Sie sind gut ausgebildet, wollen und können arbeiten. Ihr Handicap: Sie müssen sich aus gesundheitlichen Gründen vorübergehend oder langfristig beruflich neu orientieren. In Zeiten des Fachkräftemangels stellen sie ein Potenzial dar, das oft übersehen wird. Mit einem geeigneten Einstellungsprozess finden Unternehmen hier wertvolle Mitarbeitende.
von Thomas Pfiffner, Leiter der IV-Stelle und Direktionsmitglied der SVA Graubünden
Paul M. ist Informatiker. Ein schwerer Schicksalsschlag hat zu einer psychischen Erkrankung geführt. Es fällt ihm schwer, sich unter Druck und über mehrere Stunden zu konzentrieren. Mit regelmässigen Pausen und Home-Office Zeiten erbringt Paul gute Leistungen. Ladina C. kann nach einem Unfall keine längeren Strecken gehen und ist auf regelmässige Physiotherapie angewiesen. Ihr Arbeitsplatz muss wegen der Therapiebesuche flexibel sein.
Ladina und Paul stehen exemplarisch für Menschen, die arbeiten wollen. Mit angepassten Aufgaben und einem koordinierten, begleiteten Prozess finden sie den Weg zurück in die Arbeitswelt –Im Idealfall in ein Arbeitsumfeld, in dem ihre Leistungsfähigkeit langfristig nicht mehr eingeschränkt ist.

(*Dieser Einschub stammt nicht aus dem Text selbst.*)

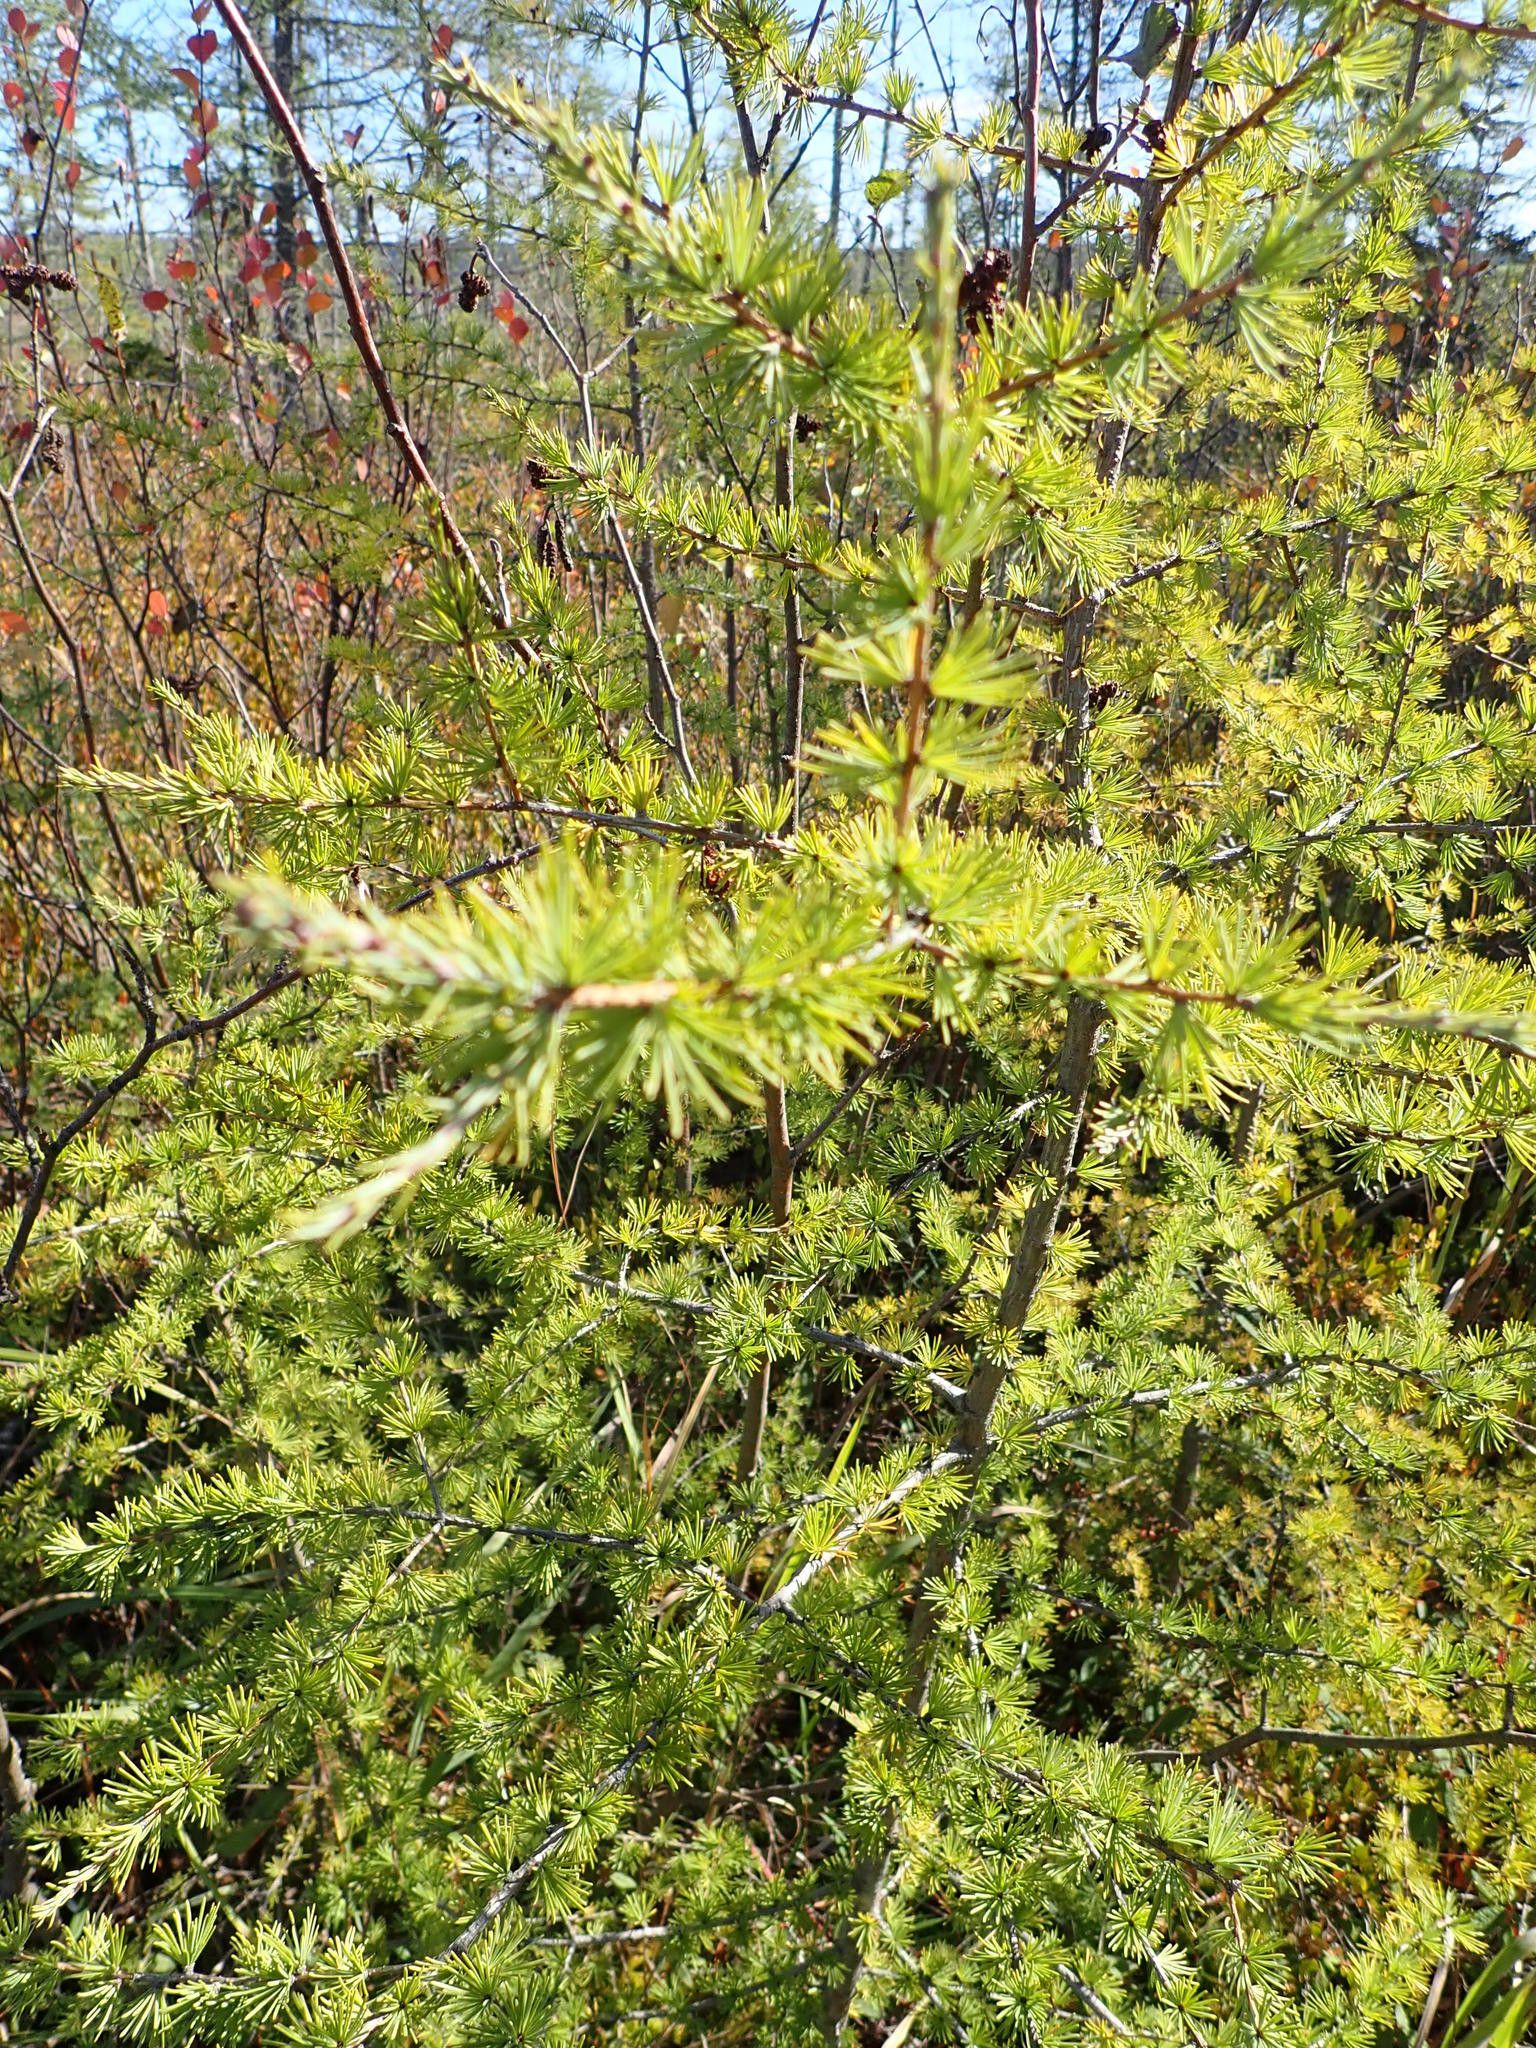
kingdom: Plantae
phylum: Tracheophyta
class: Pinopsida
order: Pinales
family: Pinaceae
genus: Larix
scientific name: Larix laricina
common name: American larch
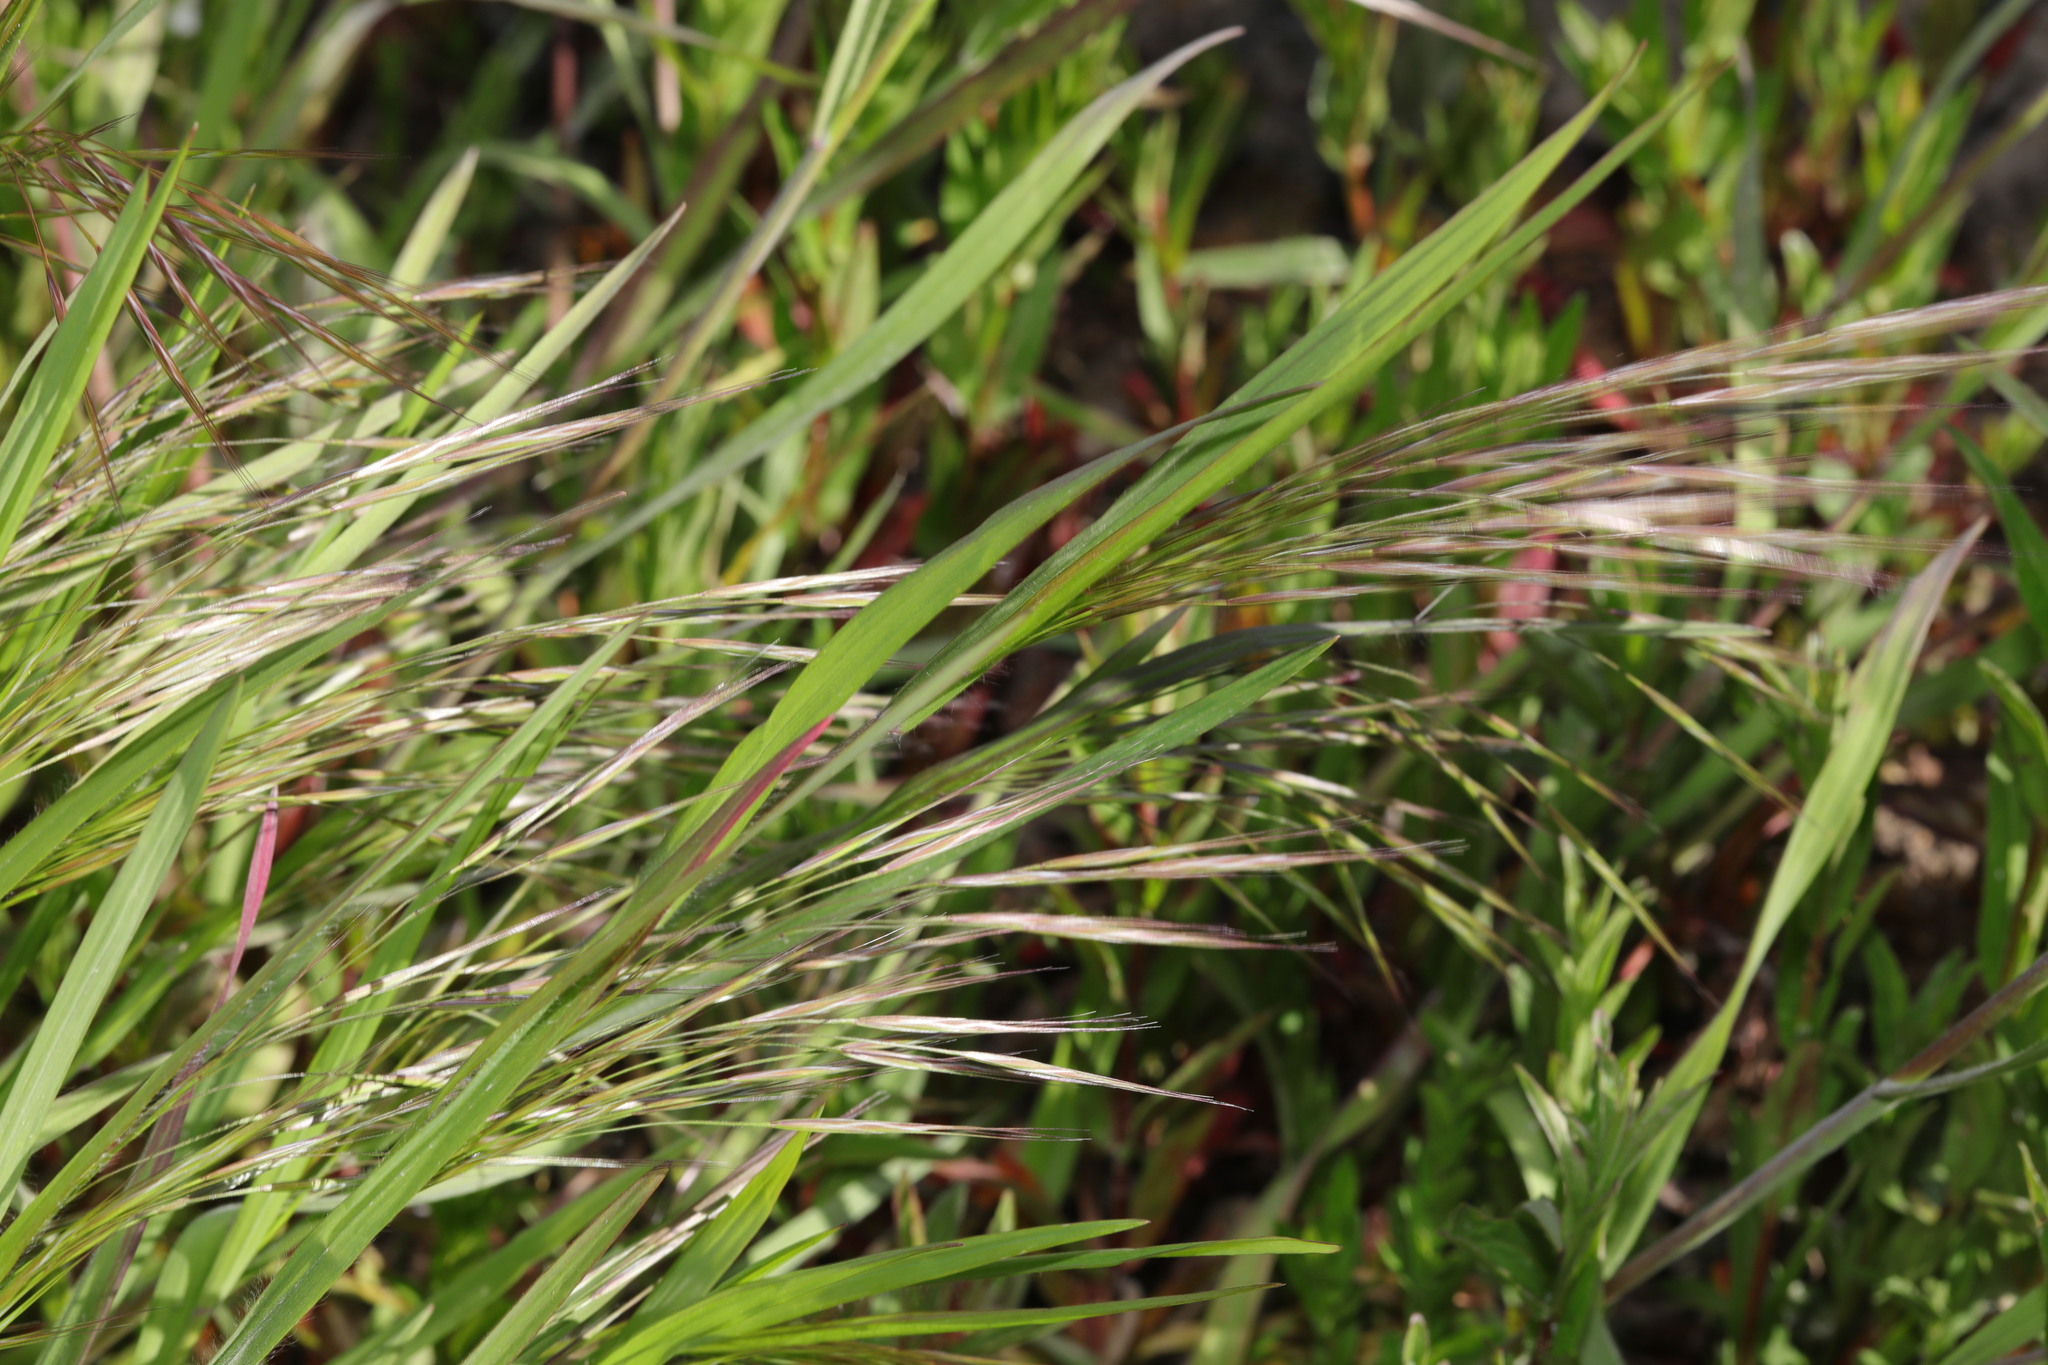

Übersehenes Fachkräftepotenzial
Wie gross das übersehene Fachkräftepotenzial ist, dokumentieren Zahlen aus dem Jahr 2023 der IV-Stelle Graubünden: Von 865 versicherten Personen, deren beruflicher Eingliederungsprozess abgeschlossen wurde, sind heute 469 erfolgreich in den ersten Arbeitsmarkt integriert. Mit einer Erfolgsquote von 54 Prozent liegt Graubünden über dem gesamtschweizerischen Durchschnitt. Dies hängt unter anderem damit zusammen, dass die IV-Stelle Graubünden das Thema aktiv verfolgt und entsprechende Prozesse fördert. Mit reWork Job hat die IV-Stelle Graubünden einen koordinierten Prozess entwickelt, der Menschen erfolgreich zurück in die Arbeitswelt begleitet.
Stellen schaffen - nicht besetzen
In der Regel schreibt ein Unternehmen eine Stelle aus. Bewerbungen treffen ein und das Unternehmen prüft, wer die Kriterien erfüllt. Anders läuft die Rekrutierung bei der Einstellung von Menschen in beruflicher Neuorientierung ab. Dabei passen Unternehmen Aufgaben und Arbeitspensum an geeignete Kandidatinnen oder Kandidaten an. Dieses Vorgehen orientiert sich an Ressourcen- statt Defiziten. So schaffen Unternehmen ein Arbeitsumfeld, in dem gesundheitlich leistungseingeschränkte Mitarbeitende ihre Fähigkeiten entfalten können. In diesem Prozess schätzen Unternehmen und Arbeitnehmende die Beratung und Begleitung durch Organisationen mit entsprechendem Knowhow zur Wiedereingliederung.
Schritt für Schritt zum Erfolg
Die Wiedereingliederung kann beispielsweise mit einem ein- bis dreimonatigen Arbeitsversuch beginnen. In dieser Phase testen beide Seiten ohne Risiko, ob die Anstellung funktioniert. Pensum und Aufgaben können ausprobiert und angepasst werden. Bei Bedarf kann anschliessend eine begleitete Einarbeitungsphase folgen.
Loyale Mitarbeitende gewinnen
Erfolgsgeschichten von reWork Job bei Unternehmen wie der Raiffeisenbank Ilanz oder dem Spital Davos zeigen, dass mit dem richtigen Ansatz erfolgreiche Lösungen möglich sind. Unternehmen gewinnen oft wertvolle und loyale Mitarbeitende. Die gezielte Einstellung von Menschen, die sich aus gesundheitlichen Gründen beruflichen neu orientieren, bietet nicht nur individuelle Chancen, sondern stärkt ganze Teams und die Vielfalt im Unternehmen.
reWork Job bringt Unternehmen und Arbeitnehmende in beruflicher Neuorientierung zusammen
- Interessierte Unternehmen starten online auf reWork Job unkompliziert die Rekrutierung und werden anschliessend von Eingliederungsfachpersonen der IV-Stelle kontaktiert und persönlich beraten.
- reWork Job bietet klare Informationen über fachliche Kenntnisse, Leistungsfähigkeit, Ressourcen und Einschränkungen sowie ggf. notwendigen Begleitmassnahmen.
- reWork Job vermittelt Fachkräfte, weniger qualifizierte Mitarbeitende sowie Jugendliche für Lehrstellen.